**WORK TASK:**
Give back the lines of the entries below exactly as written, from the first line to the line holding "11: (402, 211, 277.49)", both included, with the pictures omitted.

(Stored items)

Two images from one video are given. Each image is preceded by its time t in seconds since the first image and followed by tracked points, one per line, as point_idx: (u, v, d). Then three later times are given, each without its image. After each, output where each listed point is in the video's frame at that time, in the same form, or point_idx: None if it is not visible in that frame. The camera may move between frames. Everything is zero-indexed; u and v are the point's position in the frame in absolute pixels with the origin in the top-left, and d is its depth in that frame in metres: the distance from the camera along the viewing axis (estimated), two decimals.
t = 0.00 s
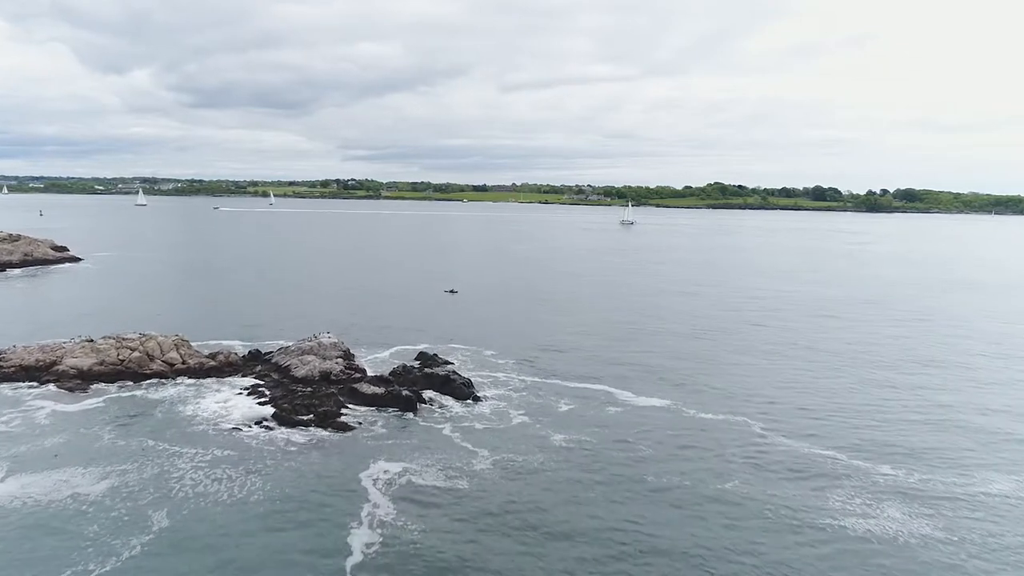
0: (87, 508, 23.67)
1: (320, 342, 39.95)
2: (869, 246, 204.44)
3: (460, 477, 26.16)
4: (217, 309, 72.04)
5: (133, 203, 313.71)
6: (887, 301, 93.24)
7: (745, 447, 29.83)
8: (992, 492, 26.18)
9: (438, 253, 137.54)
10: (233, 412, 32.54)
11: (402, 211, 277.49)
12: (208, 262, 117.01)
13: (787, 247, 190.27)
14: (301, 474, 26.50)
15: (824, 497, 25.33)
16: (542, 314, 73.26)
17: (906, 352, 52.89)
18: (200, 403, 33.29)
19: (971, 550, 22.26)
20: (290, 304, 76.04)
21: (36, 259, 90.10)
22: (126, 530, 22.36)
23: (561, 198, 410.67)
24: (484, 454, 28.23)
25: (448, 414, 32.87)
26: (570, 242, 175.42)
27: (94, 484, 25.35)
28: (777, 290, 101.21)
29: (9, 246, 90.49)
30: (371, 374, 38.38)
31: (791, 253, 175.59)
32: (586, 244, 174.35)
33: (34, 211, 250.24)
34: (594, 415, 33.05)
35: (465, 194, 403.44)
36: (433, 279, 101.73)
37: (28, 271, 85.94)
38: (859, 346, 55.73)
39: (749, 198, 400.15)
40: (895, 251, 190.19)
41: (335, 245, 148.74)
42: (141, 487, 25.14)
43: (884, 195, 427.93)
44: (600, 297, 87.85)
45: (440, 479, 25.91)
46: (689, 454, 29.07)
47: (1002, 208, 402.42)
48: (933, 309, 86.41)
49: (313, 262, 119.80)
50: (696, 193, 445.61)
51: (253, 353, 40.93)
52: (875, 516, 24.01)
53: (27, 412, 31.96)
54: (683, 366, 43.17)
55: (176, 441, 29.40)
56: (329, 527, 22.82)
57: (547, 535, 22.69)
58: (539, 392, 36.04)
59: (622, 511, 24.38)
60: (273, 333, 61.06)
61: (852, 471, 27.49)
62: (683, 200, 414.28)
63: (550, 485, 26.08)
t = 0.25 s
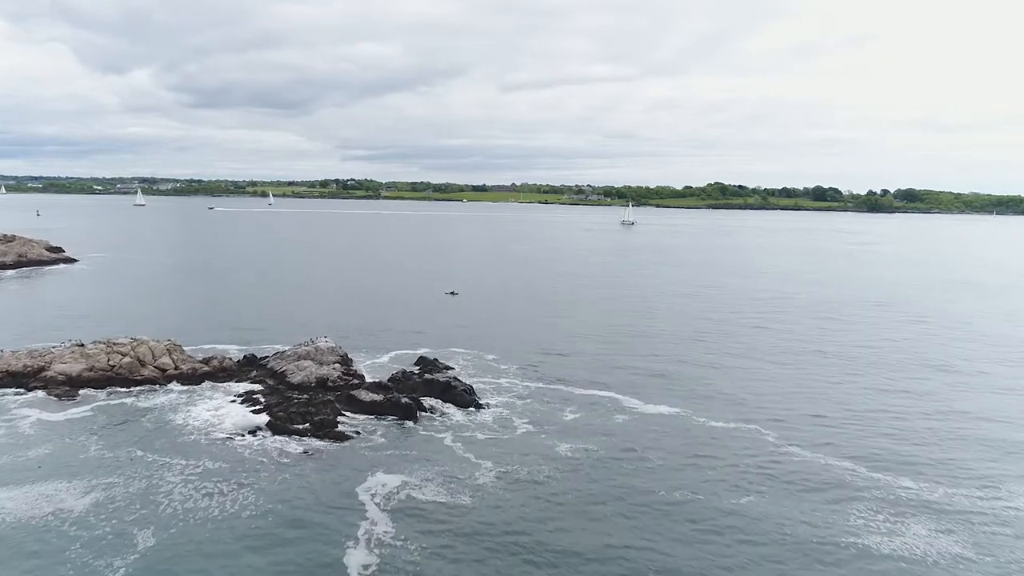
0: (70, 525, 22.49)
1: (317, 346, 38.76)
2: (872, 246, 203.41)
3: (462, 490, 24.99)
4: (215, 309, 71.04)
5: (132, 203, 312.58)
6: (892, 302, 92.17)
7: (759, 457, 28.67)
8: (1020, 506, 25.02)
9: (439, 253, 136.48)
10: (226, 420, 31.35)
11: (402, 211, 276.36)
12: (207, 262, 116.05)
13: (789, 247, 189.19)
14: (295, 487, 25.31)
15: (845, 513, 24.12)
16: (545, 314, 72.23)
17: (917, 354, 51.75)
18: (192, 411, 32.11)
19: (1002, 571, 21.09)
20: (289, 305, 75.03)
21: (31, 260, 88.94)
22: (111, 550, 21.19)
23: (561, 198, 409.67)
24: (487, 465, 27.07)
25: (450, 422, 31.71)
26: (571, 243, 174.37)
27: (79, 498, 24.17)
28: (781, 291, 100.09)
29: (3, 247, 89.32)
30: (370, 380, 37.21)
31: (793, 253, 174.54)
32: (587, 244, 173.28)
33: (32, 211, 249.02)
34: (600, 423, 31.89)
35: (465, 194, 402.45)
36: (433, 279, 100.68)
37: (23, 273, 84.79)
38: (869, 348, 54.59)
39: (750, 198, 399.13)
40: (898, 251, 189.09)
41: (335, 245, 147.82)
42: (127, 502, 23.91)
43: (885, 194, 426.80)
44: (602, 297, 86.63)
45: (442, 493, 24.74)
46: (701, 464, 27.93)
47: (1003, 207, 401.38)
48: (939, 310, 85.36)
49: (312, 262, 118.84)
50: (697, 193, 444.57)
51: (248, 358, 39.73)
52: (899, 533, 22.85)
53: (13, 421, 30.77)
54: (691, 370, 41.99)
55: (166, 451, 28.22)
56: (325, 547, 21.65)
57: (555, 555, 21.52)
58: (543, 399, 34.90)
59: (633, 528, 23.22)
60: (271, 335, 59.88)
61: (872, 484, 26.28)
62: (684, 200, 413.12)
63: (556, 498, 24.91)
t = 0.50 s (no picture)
0: (52, 544, 21.35)
1: (314, 351, 37.54)
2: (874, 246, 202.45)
3: (465, 505, 23.83)
4: (212, 309, 70.01)
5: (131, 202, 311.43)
6: (898, 302, 91.12)
7: (775, 469, 27.53)
8: None
9: (439, 253, 135.40)
10: (219, 429, 30.16)
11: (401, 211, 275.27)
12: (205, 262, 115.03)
13: (790, 247, 188.20)
14: (290, 502, 24.16)
15: (868, 530, 22.98)
16: (548, 314, 71.19)
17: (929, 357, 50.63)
18: (183, 420, 30.91)
19: None
20: (288, 304, 74.02)
21: (26, 261, 87.74)
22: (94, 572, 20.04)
23: (562, 198, 408.63)
24: (491, 478, 25.91)
25: (451, 431, 30.53)
26: (572, 243, 173.31)
27: (62, 515, 23.01)
28: (785, 291, 99.04)
29: None
30: (369, 386, 36.00)
31: (795, 253, 173.48)
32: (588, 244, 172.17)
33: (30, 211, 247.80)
34: (608, 432, 30.73)
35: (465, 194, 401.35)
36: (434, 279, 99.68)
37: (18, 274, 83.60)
38: (880, 350, 53.50)
39: (750, 198, 398.11)
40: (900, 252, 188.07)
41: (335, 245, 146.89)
42: (112, 519, 22.71)
43: (886, 194, 425.83)
44: (604, 297, 85.12)
45: (444, 509, 23.59)
46: (714, 476, 26.80)
47: (1004, 207, 400.41)
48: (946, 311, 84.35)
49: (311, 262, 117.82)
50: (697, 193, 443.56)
51: (242, 363, 38.51)
52: (925, 551, 21.74)
53: None
54: (700, 375, 40.84)
55: (156, 463, 27.04)
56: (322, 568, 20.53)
57: None
58: (548, 406, 33.75)
59: (645, 546, 22.11)
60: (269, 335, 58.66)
61: (895, 499, 25.16)
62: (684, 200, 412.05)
63: (564, 514, 23.76)
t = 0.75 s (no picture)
0: (32, 566, 20.17)
1: (311, 357, 36.33)
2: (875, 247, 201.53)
3: (469, 523, 22.71)
4: (210, 309, 69.00)
5: (130, 202, 309.99)
6: (903, 304, 90.16)
7: (791, 483, 26.46)
8: None
9: (439, 253, 134.37)
10: (212, 439, 28.96)
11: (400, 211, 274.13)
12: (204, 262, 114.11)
13: (792, 248, 187.26)
14: (285, 519, 23.01)
15: (896, 553, 21.92)
16: (550, 315, 70.12)
17: (940, 362, 49.60)
18: (174, 429, 29.69)
19: None
20: (287, 304, 73.05)
21: (20, 262, 86.45)
22: None
23: (561, 198, 407.56)
24: (496, 492, 24.75)
25: (453, 441, 29.36)
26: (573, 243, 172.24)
27: (44, 534, 21.84)
28: (789, 293, 98.06)
29: None
30: (368, 393, 34.82)
31: (797, 254, 172.46)
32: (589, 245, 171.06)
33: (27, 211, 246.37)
34: (616, 442, 29.59)
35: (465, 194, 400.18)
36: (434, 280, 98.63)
37: (12, 275, 82.31)
38: (889, 354, 52.49)
39: (751, 198, 397.11)
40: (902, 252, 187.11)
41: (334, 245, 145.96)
42: (96, 539, 21.50)
43: (886, 195, 424.94)
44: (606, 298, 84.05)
45: (446, 527, 22.46)
46: (729, 491, 25.71)
47: (1005, 208, 399.52)
48: (952, 313, 83.43)
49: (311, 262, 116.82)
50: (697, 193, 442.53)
51: (237, 369, 37.28)
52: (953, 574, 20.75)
53: None
54: (709, 381, 39.72)
55: (145, 476, 25.85)
56: None
57: None
58: (553, 415, 32.61)
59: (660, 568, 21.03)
60: (267, 336, 57.53)
61: (920, 517, 24.11)
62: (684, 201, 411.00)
63: (574, 532, 22.65)
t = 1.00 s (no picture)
0: None
1: (308, 362, 35.13)
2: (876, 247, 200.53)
3: (473, 541, 21.59)
4: (207, 309, 67.90)
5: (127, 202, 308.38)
6: (908, 306, 89.14)
7: (809, 497, 25.39)
8: None
9: (439, 253, 133.25)
10: (205, 450, 27.79)
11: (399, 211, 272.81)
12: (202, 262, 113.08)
13: (793, 248, 186.23)
14: (280, 537, 21.88)
15: None
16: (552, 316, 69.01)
17: (951, 365, 48.58)
18: (165, 440, 28.50)
19: None
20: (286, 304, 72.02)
21: (14, 263, 85.12)
22: None
23: (561, 198, 406.33)
24: (501, 507, 23.62)
25: (456, 451, 28.23)
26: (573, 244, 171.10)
27: (24, 555, 20.68)
28: (792, 294, 97.03)
29: None
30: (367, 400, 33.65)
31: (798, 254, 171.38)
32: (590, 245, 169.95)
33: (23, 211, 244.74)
34: (626, 452, 28.45)
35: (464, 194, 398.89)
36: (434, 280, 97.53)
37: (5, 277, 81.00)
38: (898, 357, 51.44)
39: (751, 198, 395.96)
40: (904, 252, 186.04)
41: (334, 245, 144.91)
42: (79, 561, 20.33)
43: (887, 194, 423.85)
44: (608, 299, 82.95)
45: (450, 545, 21.35)
46: (746, 505, 24.62)
47: (1006, 208, 398.45)
48: (957, 314, 82.47)
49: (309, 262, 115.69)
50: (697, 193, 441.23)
51: (231, 375, 36.07)
52: None
53: None
54: (718, 387, 38.65)
55: (134, 490, 24.66)
56: None
57: None
58: (559, 423, 31.47)
59: None
60: (264, 337, 56.43)
61: (945, 535, 23.10)
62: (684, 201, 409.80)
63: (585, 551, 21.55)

**TASK RESPONSE:**
Two images from one video are given. Each image is preceded by its time t in seconds since the first image and followed by tracked points, one per line, as point_idx: (u, v, d). Then three later times are given, each without its image. After each, output where each listed point is in the video's frame at that time, in the same form, or point_idx: None if it is not visible in that frame. The camera may move between frames. Everything is zero-indexed; u and v are the point's position in the frame in absolute pixels with the origin in the top-left, and d is its depth in that frame in metres: the distance from the camera along the viewing axis (estimated), two decimals.
t = 0.00 s
0: (87, 508, 23.67)
1: (320, 342, 39.95)
2: (869, 246, 204.44)
3: (460, 477, 26.16)
4: (217, 309, 72.04)
5: (133, 203, 313.71)
6: (887, 301, 93.24)
7: (745, 447, 29.83)
8: (992, 492, 26.18)
9: (438, 253, 137.54)
10: (233, 412, 32.54)
11: (402, 211, 277.49)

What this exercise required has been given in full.